→ Text shown
So what the hell went wrong?

Digital Video Editing (1996) At this time we had a young and ambitious video tech on staff who wanted in the worst way to replace our analog editing equipment with the latest in digital editing software. I think we laid out about $13K for a system that just never did work quite right. The tech became so frustrated (and probably tired of my questions) that she quit and the equipment sat unused. iMovie made an appearance not long after, and the rest is history. Lessons learned?

  • Don’t buy a technology that is so complicated only a single person can run it. Or cross train if you do.
  • Don’t try to fix it if it isn’t broken. Our analog system couldn’t make someone disappear in a shower of sparkles from a scene, but for about everything else it worked fine.
  • Wait for the technology to mature.

Interactive Television (1999) At the cost of about $20K (from a grant, not local dollars), we installed an interactive television hook-up in our district staff development room. Other than one university course, an after school advanced math class, and a few meetings, the equipment did not get used and we removed it after two years. We now use other ITV facilities in town for meetings when needed. Lessons learned?

  • Don’t build it and hope they will come. They won’t come. We might have had better success had we placed the set-up in a high school rather than in our annex to a high school.
  • Don’t assume that just because others use a technology, you need it too. Our smaller neighboring districts use ITV for offering classes that the single small district alone can’t provide. They use it to give high school students the chance to take college courses. Mankato doesn’t really have low incident classes because of the size of our high schools and we have several colleges within easy driving distance for kids wanting classes at that level.

→ Dataset entries
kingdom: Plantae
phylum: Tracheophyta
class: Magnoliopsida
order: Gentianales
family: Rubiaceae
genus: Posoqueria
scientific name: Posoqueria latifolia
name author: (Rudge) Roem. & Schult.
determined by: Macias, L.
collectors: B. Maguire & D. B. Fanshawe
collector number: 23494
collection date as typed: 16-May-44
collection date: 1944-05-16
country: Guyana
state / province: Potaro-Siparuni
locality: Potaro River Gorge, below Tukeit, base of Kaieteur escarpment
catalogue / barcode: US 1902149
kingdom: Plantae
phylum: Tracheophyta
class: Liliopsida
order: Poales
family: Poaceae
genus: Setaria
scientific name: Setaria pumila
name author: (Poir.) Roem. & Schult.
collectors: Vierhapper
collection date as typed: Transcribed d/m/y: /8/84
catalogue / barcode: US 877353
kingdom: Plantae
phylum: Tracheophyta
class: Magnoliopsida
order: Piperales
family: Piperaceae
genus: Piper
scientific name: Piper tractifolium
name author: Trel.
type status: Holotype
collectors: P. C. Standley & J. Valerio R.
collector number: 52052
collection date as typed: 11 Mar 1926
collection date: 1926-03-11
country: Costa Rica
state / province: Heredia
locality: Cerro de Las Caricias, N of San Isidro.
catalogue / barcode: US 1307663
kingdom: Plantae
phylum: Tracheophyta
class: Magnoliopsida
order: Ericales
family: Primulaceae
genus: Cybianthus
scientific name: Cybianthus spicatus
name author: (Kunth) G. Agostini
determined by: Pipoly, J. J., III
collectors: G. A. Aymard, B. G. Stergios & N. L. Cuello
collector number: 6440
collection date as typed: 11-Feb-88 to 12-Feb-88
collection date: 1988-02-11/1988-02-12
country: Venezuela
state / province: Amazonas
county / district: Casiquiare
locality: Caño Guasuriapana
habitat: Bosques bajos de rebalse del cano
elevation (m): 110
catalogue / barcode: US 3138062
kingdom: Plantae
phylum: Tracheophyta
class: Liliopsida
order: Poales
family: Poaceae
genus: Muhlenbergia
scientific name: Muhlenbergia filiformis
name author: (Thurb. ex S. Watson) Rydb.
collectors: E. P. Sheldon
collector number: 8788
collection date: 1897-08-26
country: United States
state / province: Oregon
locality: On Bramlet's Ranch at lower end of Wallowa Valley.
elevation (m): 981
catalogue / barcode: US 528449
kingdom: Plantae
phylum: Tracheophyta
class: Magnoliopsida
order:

→ Problem requirements
Can you carry on the account of the school district's technology missteps, picking up right after its last sentence? The material has nothing to do with the account of the school district's technology missteps.

→ Expected answer
  • Don’t forget to take entrenched interests into account. Offering Japanese sounds like a wonderful idea until your current world language teachers see it as competition to their own class offerings (and job security).
  • Wait for the technology to mature. Of course, I’ve been waiting for quality, easy-to-use, and reliable ITV connectivity for 15 years. It just hasn’t happened.

Data-mining (2001) We contracted with a regional tech center in Minneapolis to develop a data ware-housing, data-mining solution. About six months into the project, the tech center closed. We found another developer. He bailed after deciding his company would rather focus on online testing. Total lose of funds was about $20K and countless staff hours of planning. We have since joined with a group of schools who all use a commercial data-mining product, Sagebrush Analytics, that is supported by the (solvent, I hope) regional tech center that also supports our student information system. It’s still been a struggle, but it works to a degree. Lessons learned?

  • Don’t go it alone. Our project, while important to us, was small potatoes to the developers. We did not get priority service. If there are not many schools asking for changes or fixes, you won’t get much attention.
  • Don’t buy a product without thinking of the service and support component. Duh!
  • Figure out ways to grow a big system. We started trying to capture every test score, every intervention and every piece of student demographic data. Better to get a subset of things working well than everything badly.
  • The new project is really the assessment department's baby, not ours. We provide technical support and implementation, but not leadership.
  • Wait for the technology to mature. Even after 3 years of using the commercial Sagebrush product, we are still only part way to having a fully functioning solution.

Of course, one can’t guard against the arbitrary. Businesses fail, people quit and products are discontinued. But mabye better planning can help minimize these potential catastrophes.

In general, my rules are now:

  1. Don’t do it unless there is a genuine task that needs doing or a real problem that needs solving.
  2. Go with the tried and true and in a group.
  3. Make support as high a priority as functionality.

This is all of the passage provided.